**Provided material**
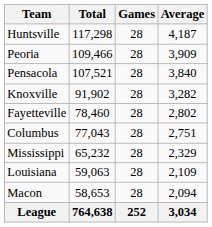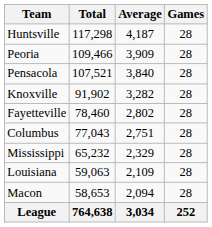columns swapped: Games <-> Average
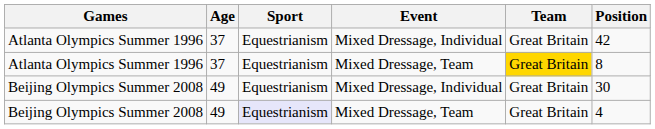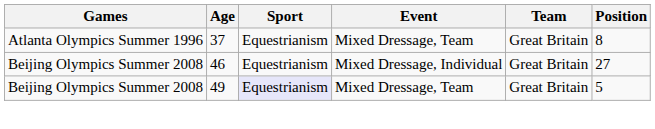- row: Atlanta Olympics Summer 1996 | 37 | Equestrianism | Mixed Dressage, Individual | Great Britain | 42
Atlanta Olympics Summer 1996 / Mixed Dressage, Team | Team: gold background -> no background
Beijing Olympics Summer 2008 / Mixed Dressage, Individual | Age: 49 -> 46
Beijing Olympics Summer 2008 / Mixed Dressage, Individual | Position: 30 -> 27
Beijing Olympics Summer 2008 / Mixed Dressage, Team | Position: 4 -> 5
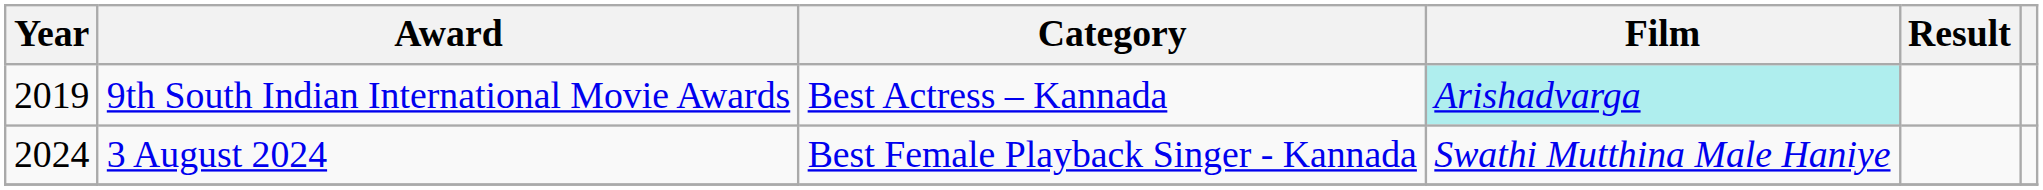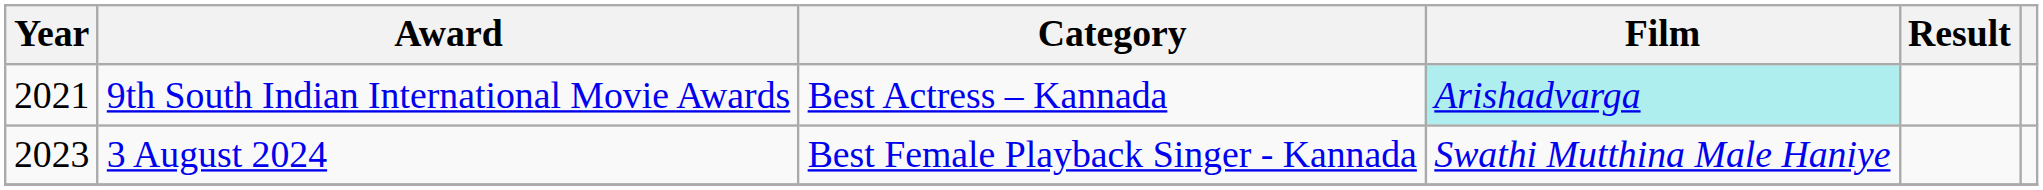9th South Indian International Movie Awards | Year: 2019 -> 2021
3 August 2024 | Year: 2024 -> 2023
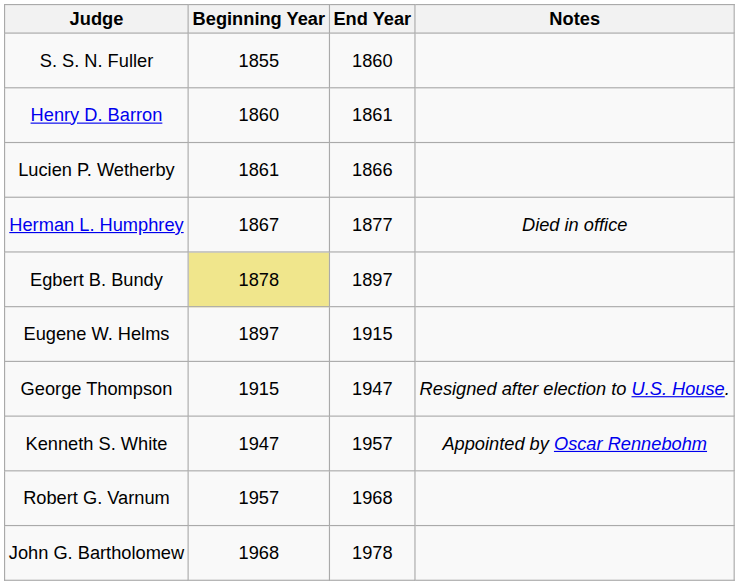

**Written problem**
Can you pull out every line of text from the items above and reproduce it character for character, with the pictures left out?

**Correct answer**
columns swapped: Games <-> Average
- row: Atlanta Olympics Summer 1996 | 37 | Equestrianism | Mixed Dressage, Individual | Great Britain | 42
Atlanta Olympics Summer 1996 / Mixed Dressage, Team | Team: gold background -> no background
Beijing Olympics Summer 2008 / Mixed Dressage, Individual | Age: 49 -> 46
Beijing Olympics Summer 2008 / Mixed Dressage, Individual | Position: 30 -> 27
Beijing Olympics Summer 2008 / Mixed Dressage, Team | Position: 4 -> 5
9th South Indian International Movie Awards | Year: 2019 -> 2021
3 August 2024 | Year: 2024 -> 2023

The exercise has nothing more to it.